**Exercise objective:**
Each of the records must appear again, exactly as it was written.

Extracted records
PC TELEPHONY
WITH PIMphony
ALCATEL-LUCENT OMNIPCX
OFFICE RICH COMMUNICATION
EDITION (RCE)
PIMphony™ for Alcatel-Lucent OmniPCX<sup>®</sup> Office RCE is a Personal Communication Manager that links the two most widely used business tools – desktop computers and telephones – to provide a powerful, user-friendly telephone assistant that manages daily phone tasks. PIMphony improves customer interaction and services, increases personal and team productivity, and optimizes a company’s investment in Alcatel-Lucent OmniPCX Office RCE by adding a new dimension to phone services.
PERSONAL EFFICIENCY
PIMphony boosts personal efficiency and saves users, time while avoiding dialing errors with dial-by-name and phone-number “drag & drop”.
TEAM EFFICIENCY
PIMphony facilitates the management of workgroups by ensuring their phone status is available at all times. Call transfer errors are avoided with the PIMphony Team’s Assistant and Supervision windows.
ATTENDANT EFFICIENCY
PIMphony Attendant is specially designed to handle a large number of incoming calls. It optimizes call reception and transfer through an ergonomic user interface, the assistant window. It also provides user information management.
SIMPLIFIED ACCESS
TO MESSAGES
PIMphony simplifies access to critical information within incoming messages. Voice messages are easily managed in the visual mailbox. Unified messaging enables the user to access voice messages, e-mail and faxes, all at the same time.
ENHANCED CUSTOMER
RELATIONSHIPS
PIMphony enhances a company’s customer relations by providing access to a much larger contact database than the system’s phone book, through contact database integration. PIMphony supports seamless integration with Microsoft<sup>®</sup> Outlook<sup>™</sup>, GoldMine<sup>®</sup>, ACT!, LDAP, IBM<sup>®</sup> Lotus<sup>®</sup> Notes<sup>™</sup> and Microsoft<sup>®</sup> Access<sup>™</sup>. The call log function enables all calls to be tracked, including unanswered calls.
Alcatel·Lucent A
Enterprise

**Solution to the problem:**
PC TELEPHONY
WITH PIMphony
ALCATEL-LUCENT OMNIPCX
OFFICE RICH COMMUNICATION
EDITION (RCE)
PIMphony™ for Alcatel-Lucent OmniPCX<sup>®</sup> Office RCE is a Personal Communication Manager that links the two most widely used business tools – desktop computers and telephones – to provide a powerful, user-friendly telephone assistant that manages daily phone tasks. PIMphony improves customer interaction and services, increases personal and team productivity, and optimizes a company’s investment in Alcatel-Lucent OmniPCX Office RCE by adding a new dimension to phone services.
PERSONAL EFFICIENCY
PIMphony boosts personal efficiency and saves users, time while avoiding dialing errors with dial-by-name and phone-number “drag & drop”.
TEAM EFFICIENCY
PIMphony facilitates the management of workgroups by ensuring their phone status is available at all times. Call transfer errors are avoided with the PIMphony Team’s Assistant and Supervision windows.
ATTENDANT EFFICIENCY
PIMphony Attendant is specially designed to handle a large number of incoming calls. It optimizes call reception and transfer through an ergonomic user interface, the assistant window. It also provides user information management.
SIMPLIFIED ACCESS
TO MESSAGES
PIMphony simplifies access to critical information within incoming messages. Voice messages are easily managed in the visual mailbox. Unified messaging enables the user to access voice messages, e-mail and faxes, all at the same time.
ENHANCED CUSTOMER
RELATIONSHIPS
PIMphony enhances a company’s customer relations by providing access to a much larger contact database than the system’s phone book, through contact database integration. PIMphony supports seamless integration with Microsoft<sup>®</sup> Outlook<sup>™</sup>, GoldMine<sup>®</sup>, ACT!, LDAP, IBM<sup>®</sup> Lotus<sup>®</sup> Notes<sup>™</sup> and Microsoft<sup>®</sup> Access<sup>™</sup>. The call log function enables all calls to be tracked, including unanswered calls.
Alcatel·Lucent A
Enterprise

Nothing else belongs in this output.